The current study indicated that amongst cancer patients getting palliative care, social issues had a significant association with emotional distress (P < 0.001). These results are consistent with another study by Ebob-Anya and Bassah^[22] on the psychosocial distress of cancer patients, which found a significant positive relationship (P < 0.0001) between psychosocial and emotional distress.

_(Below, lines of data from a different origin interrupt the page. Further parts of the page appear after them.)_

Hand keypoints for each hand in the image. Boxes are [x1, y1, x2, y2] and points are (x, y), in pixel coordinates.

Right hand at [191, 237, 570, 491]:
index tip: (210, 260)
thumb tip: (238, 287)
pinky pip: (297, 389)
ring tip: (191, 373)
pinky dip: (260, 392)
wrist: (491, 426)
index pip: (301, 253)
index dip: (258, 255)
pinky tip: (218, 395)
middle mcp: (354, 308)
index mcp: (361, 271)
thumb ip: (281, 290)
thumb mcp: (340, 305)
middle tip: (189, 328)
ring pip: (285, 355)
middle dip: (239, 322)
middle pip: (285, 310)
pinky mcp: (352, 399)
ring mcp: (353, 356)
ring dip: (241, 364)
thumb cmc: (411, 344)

Gender differences in emotional distress amongst patients with cancer may be very considerable and have indicated, for instance, that women tend to report higher levels of anxiety and depression than men as a result of differences in coping mechanisms, social networks and expectations in society.^[23] Cultural factors in Kerala might aggravate these differences; traditional gender roles always provide a lot of responsibilities for women in terms of caregiving and family cohesion, which adds to an emotional burden when facing any health-related crisis, such as cancer.^[24] Moreover, societal stigma associated with illness may also affect males’ desire to reveal emotional distress, thus under-reporting their struggles.^[25] However, in the present study, even though gender and emotional discomfort were found to be significantly associated (P - 0.05), emotional distress was seen more in males. Further study findings are contraindicated by another study in which out of 593 adult patients with cancer, the overall prevalence of psychosocial distress was 63.74% but in this study, being a female cancer patient was statistically associated with psychosocial distress Moreover, in the same study, other factors which were having significant positive association with psychological distress included patients living in rural areas, patients with comorbidity and patients with symptom burden of severe fatigue and nausea which was not evaluated in the current study.

CONCLUSION

The current study has demonstrated the emotional distress and social issues experienced by patients with cancer who attend the palliative care unit of a tertiary cancer care centre in Kerala, India. The study’s findings support the frequency of social problems and emotional distress and offer recommendations for improving the psychological and social needs of cancer patients. More interventional studies can be carried out to investigate potential remedies for social issues and emotional distress amongst patients with cancer. There is a need for healthcare providers to routinely assess emotional distress, including anxiety, depression and fear of death, amongst cancer patients. Implementing standardized tools for emotional distress screening by suitable training of health care staff will enable to recognize signs of distress and initiate timely referrals which provide counseling services and other interventions. Coordinated efforts should be made to understand the hidden arena on underlying social issues contributing to emotional distress amongst cancer patients, which will eventually narrow the existing gaps in care amongst cancer patients receiving palliative care.